El mandatario estadounidense aseguró que Irán debe actuar “rápidamente” o «no quedará nada de ellos», en un mensaje difundido a través de sus redes sociales.
El pronunciamiento ocurrió el mismo día en que un dron cayó cerca de la central nuclear de Barakah, ubicada en Emiratos Árabes Unidos.
Las autoridades emiratíes informaron que el hecho provocó un incendio menor, aunque descartaron daños nucleares, víctimas o alteraciones radiactivas.
El gobierno de Emiratos Árabes Unidos calificó el ataque como una amenaza para la seguridad regional y pidió evitar acciones que profundicen la inestabilidad en Medio Oriente.

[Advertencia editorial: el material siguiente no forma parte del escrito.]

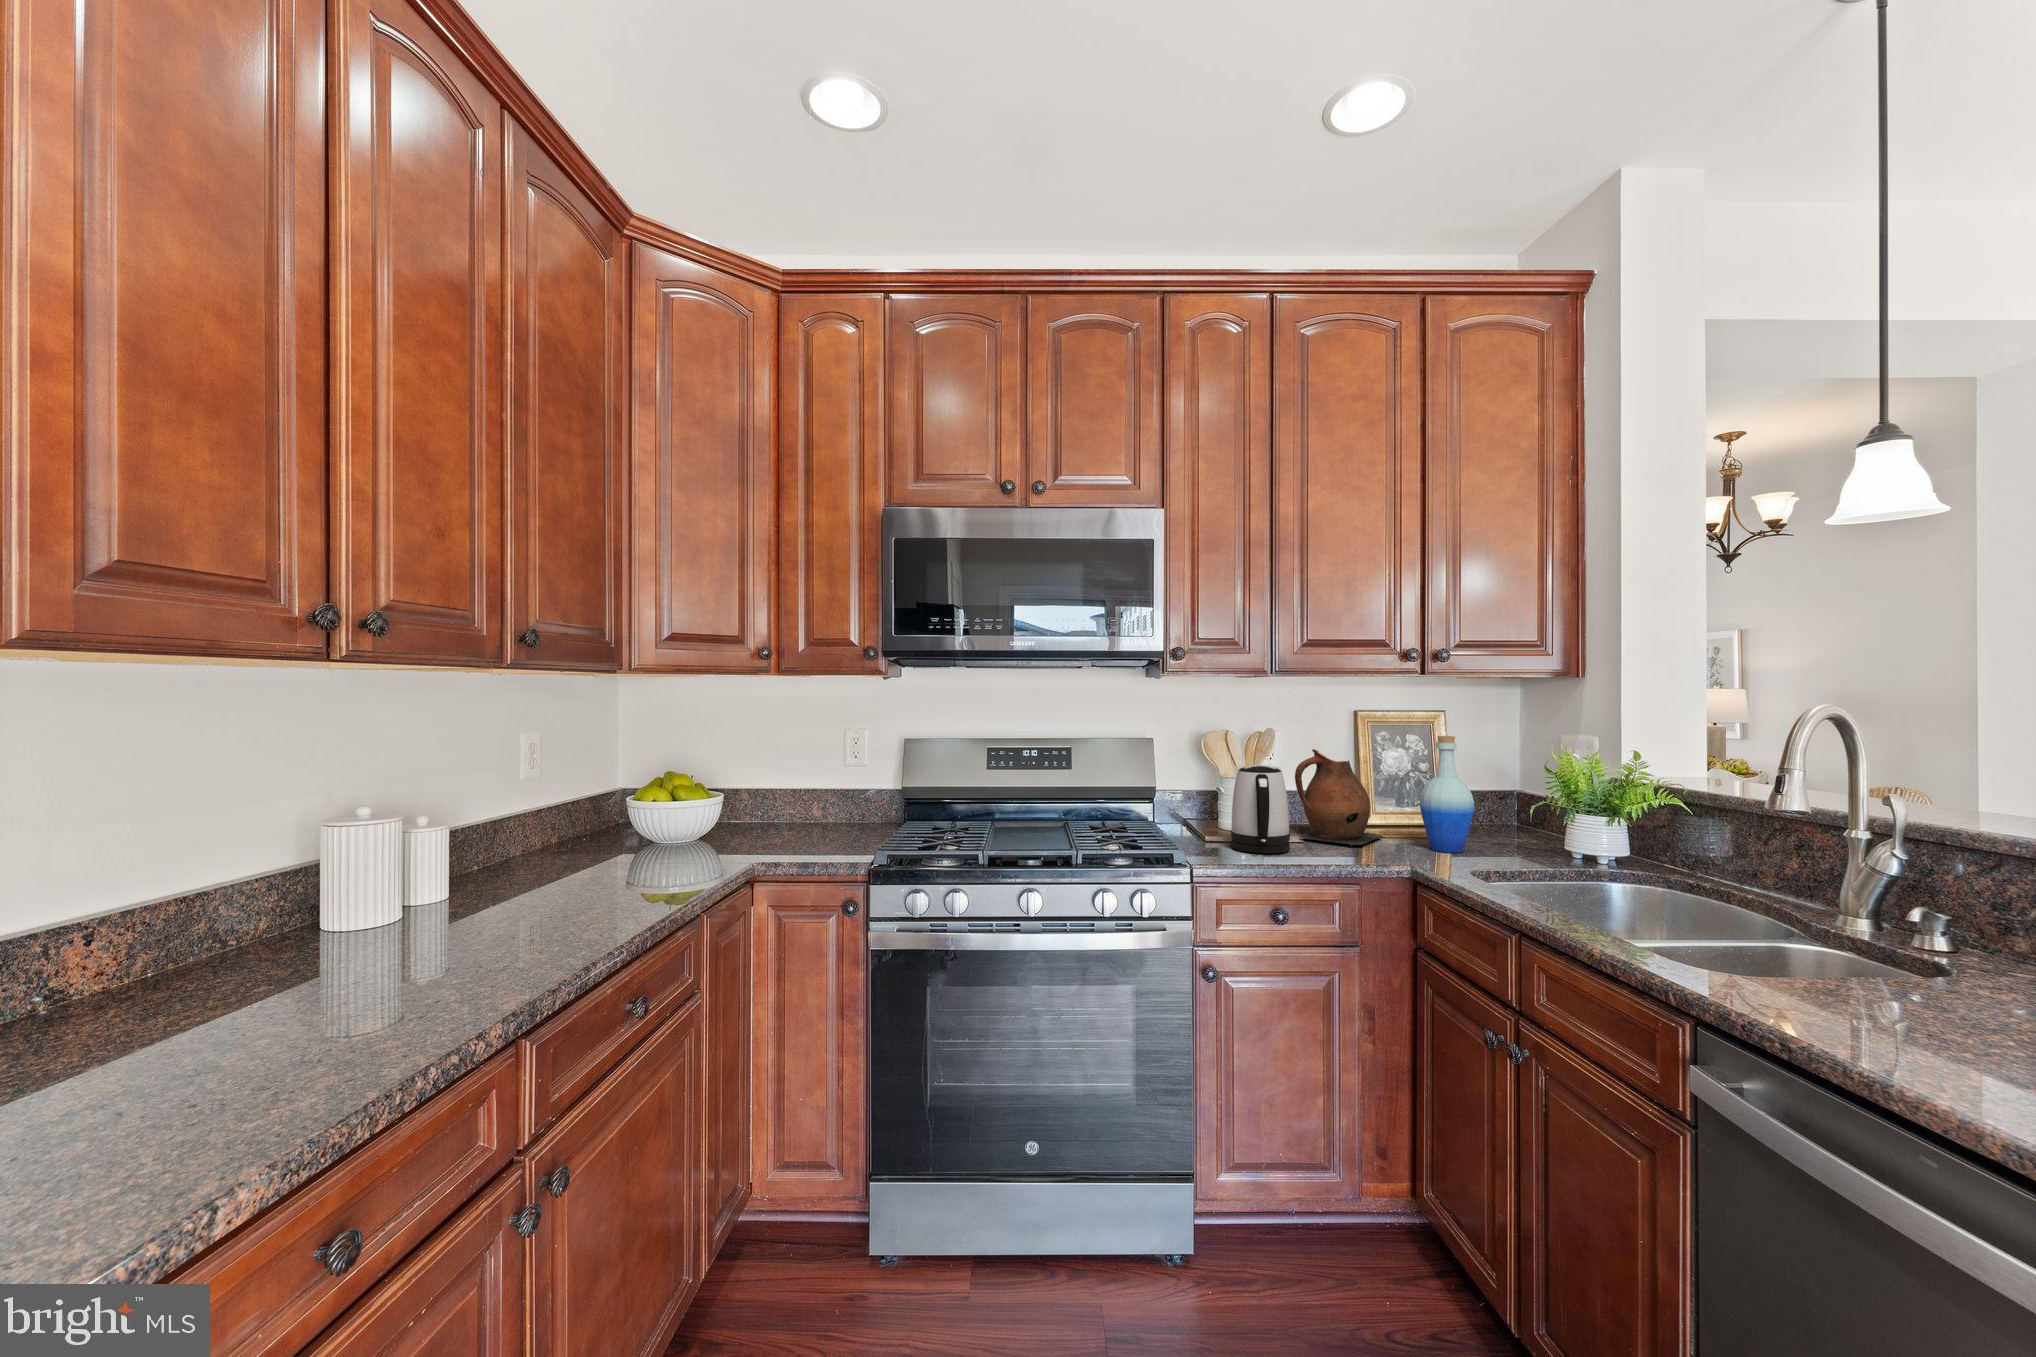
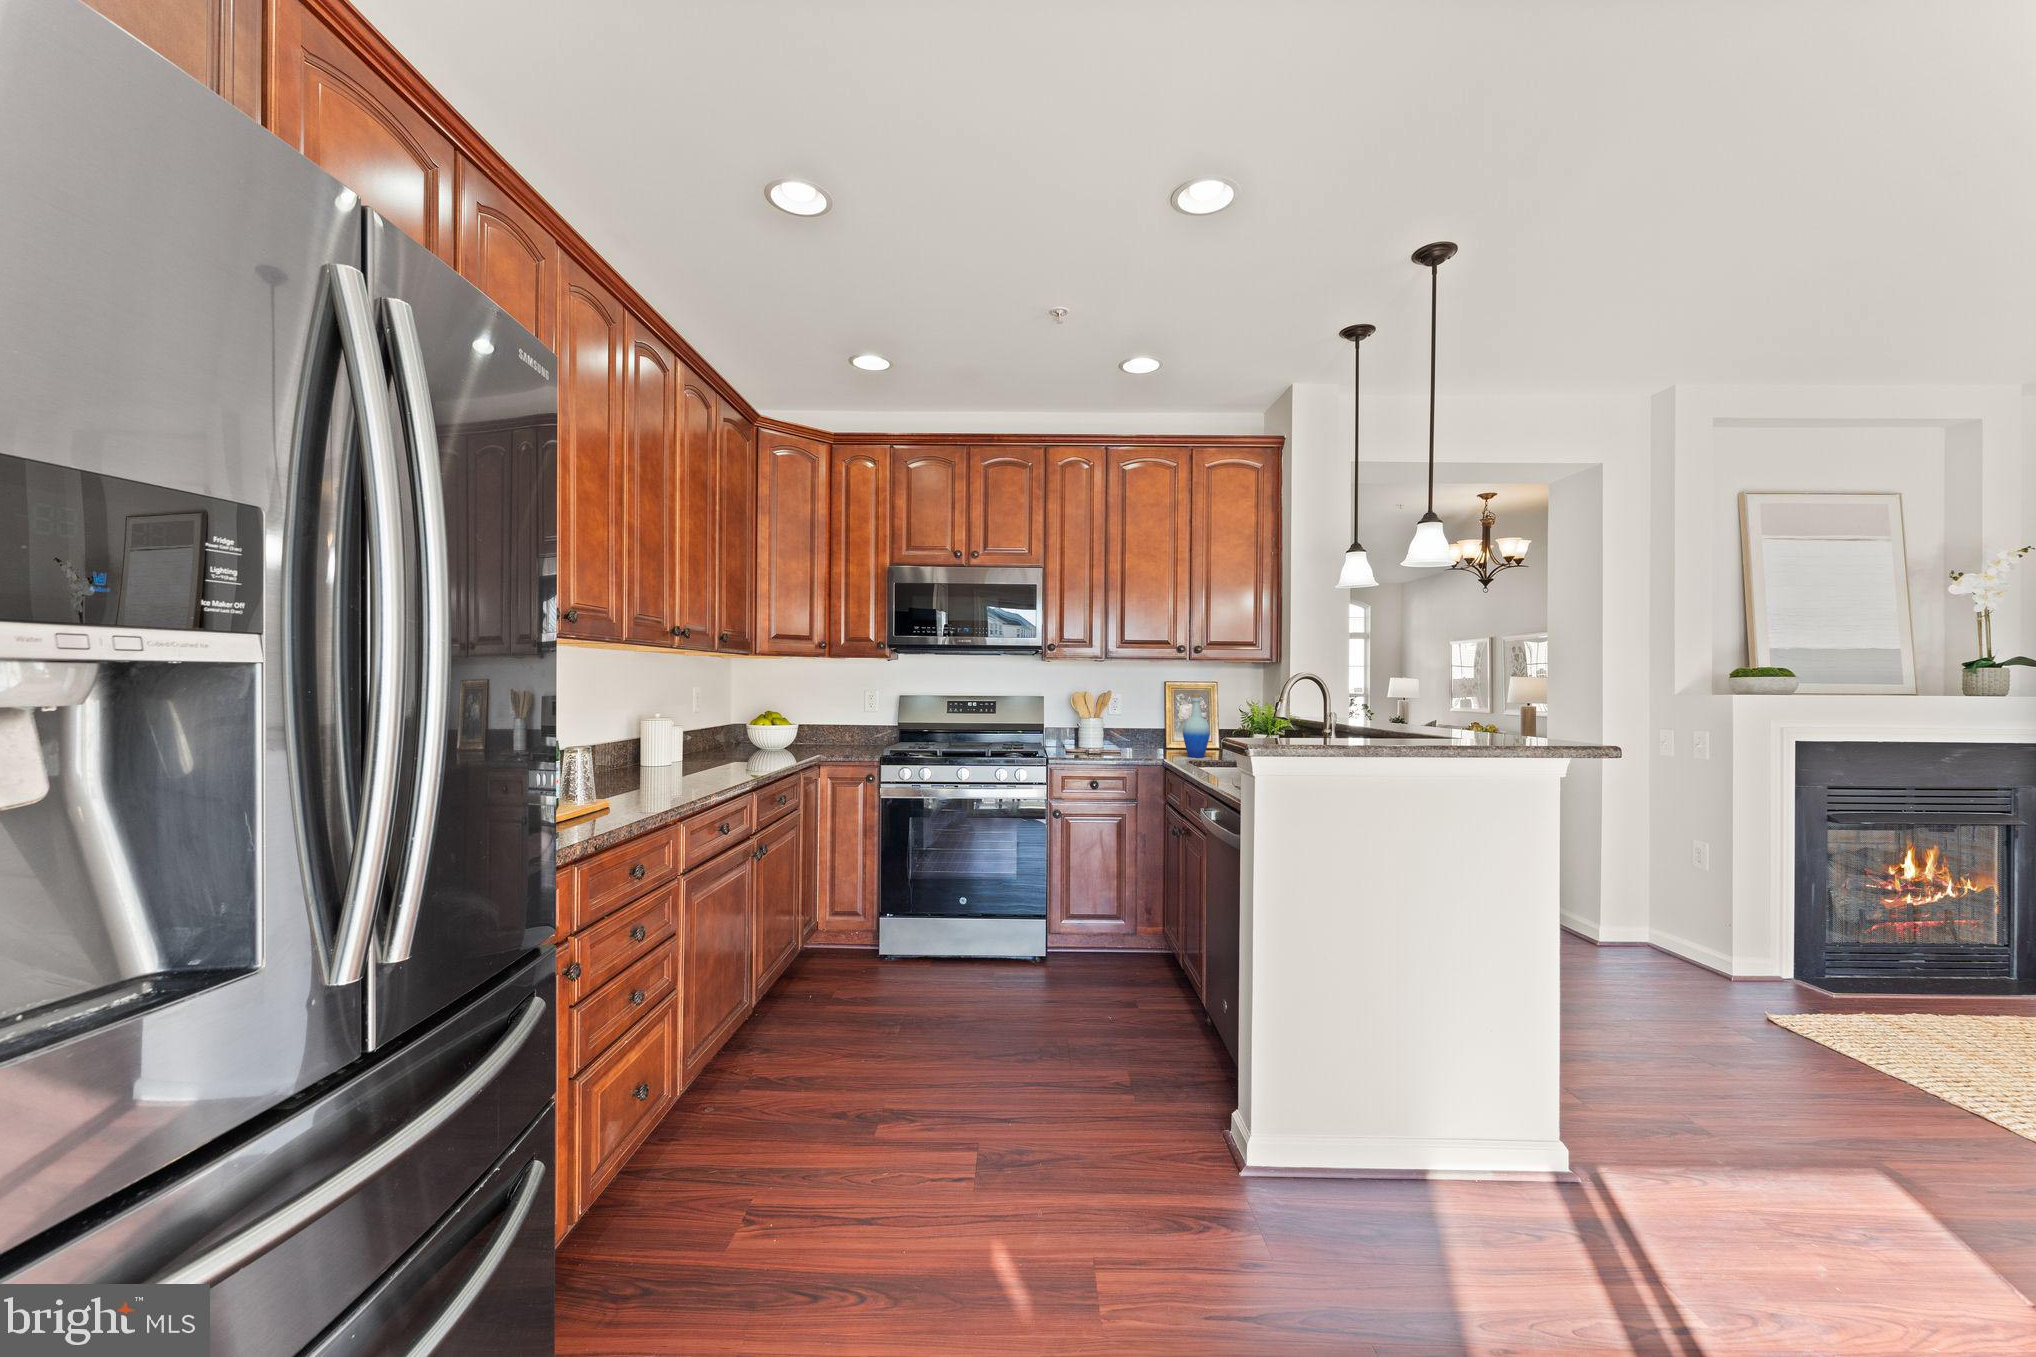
ceramic pitcher: present [1295,749,1383,846] -> none [1120,702,1169,755]
kettle: present [1231,765,1290,853] -> none [1078,709,1109,756]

Arabia Saudita también reaccionó al incidente y expresó su rechazo, al considerar que este tipo de hechos incrementan el riesgo de un conflicto de mayor escala.
Aunque durante las últimas semanas se registró una relativa disminución de enfrentamientos directos, las negociaciones entre Washington y Teherán no se han concretado.
La última reunión conocida entre representantes de ambos países ocurrió en abril en Pakistán y, desde entonces, no se han reportado avances significativos hacia una solución diplomática.